**TASK TO CARRY OUT:**
Give the listing again, word for word.

**PROVIDED RECORDS:**
━━━━

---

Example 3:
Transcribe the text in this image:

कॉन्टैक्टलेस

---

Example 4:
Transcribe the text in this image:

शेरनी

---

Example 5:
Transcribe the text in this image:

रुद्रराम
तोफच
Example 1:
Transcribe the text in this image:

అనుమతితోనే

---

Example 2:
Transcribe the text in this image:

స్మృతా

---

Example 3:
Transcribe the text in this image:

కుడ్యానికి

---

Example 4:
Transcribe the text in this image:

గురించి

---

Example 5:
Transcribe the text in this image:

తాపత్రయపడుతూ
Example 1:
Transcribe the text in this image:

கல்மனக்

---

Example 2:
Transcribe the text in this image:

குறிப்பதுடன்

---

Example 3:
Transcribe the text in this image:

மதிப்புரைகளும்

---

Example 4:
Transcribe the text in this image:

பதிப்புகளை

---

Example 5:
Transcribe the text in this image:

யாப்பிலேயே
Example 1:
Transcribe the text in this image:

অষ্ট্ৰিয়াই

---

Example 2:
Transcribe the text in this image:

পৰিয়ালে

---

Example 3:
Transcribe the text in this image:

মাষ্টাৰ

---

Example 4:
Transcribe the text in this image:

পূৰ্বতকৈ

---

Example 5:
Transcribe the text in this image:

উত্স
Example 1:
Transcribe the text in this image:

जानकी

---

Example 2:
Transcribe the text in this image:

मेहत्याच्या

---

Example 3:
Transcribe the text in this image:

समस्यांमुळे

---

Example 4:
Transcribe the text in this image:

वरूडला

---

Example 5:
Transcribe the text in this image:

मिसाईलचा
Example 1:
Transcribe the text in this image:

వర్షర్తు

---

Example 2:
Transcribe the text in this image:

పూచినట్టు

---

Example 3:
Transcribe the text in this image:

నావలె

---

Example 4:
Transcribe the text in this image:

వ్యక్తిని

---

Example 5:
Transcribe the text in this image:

━━━━

**ANSWER SPACE:**
---

Example 3:
Transcribe the text in this image:

कॉन्टैक्टलेस

---

Example 4:
Transcribe the text in this image:

शेरनी

---

Example 5:
Transcribe the text in this image:

रुद्रराम
तोफच
Example 1:
Transcribe the text in this image:

అనుమతితోనే

---

Example 2:
Transcribe the text in this image:

స్మృతా

---

Example 3:
Transcribe the text in this image:

కుడ్యానికి

---

Example 4:
Transcribe the text in this image:

గురించి

---

Example 5:
Transcribe the text in this image:

తాపత్రయపడుతూ
Example 1:
Transcribe the text in this image:

கல்மனக்

---

Example 2:
Transcribe the text in this image:

குறிப்பதுடன்

---

Example 3:
Transcribe the text in this image:

மதிப்புரைகளும்

---

Example 4:
Transcribe the text in this image:

பதிப்புகளை

---

Example 5:
Transcribe the text in this image:

யாப்பிலேயே
Example 1:
Transcribe the text in this image:

অষ্ট্ৰিয়াই

---

Example 2:
Transcribe the text in this image:

পৰিয়ালে

---

Example 3:
Transcribe the text in this image:

মাষ্টাৰ

---

Example 4:
Transcribe the text in this image:

পূৰ্বতকৈ

---

Example 5:
Transcribe the text in this image:

উত্স
Example 1:
Transcribe the text in this image:

जानकी

---

Example 2:
Transcribe the text in this image:

मेहत्याच्या

---

Example 3:
Transcribe the text in this image:

समस्यांमुळे

---

Example 4:
Transcribe the text in this image:

वरूडला

---

Example 5:
Transcribe the text in this image:

मिसाईलचा
Example 1:
Transcribe the text in this image:

వర్షర్తు

---

Example 2:
Transcribe the text in this image:

పూచినట్టు

---

Example 3:
Transcribe the text in this image:

నావలె

---

Example 4:
Transcribe the text in this image:

వ్యక్తిని

---

Example 5:
Transcribe the text in this image:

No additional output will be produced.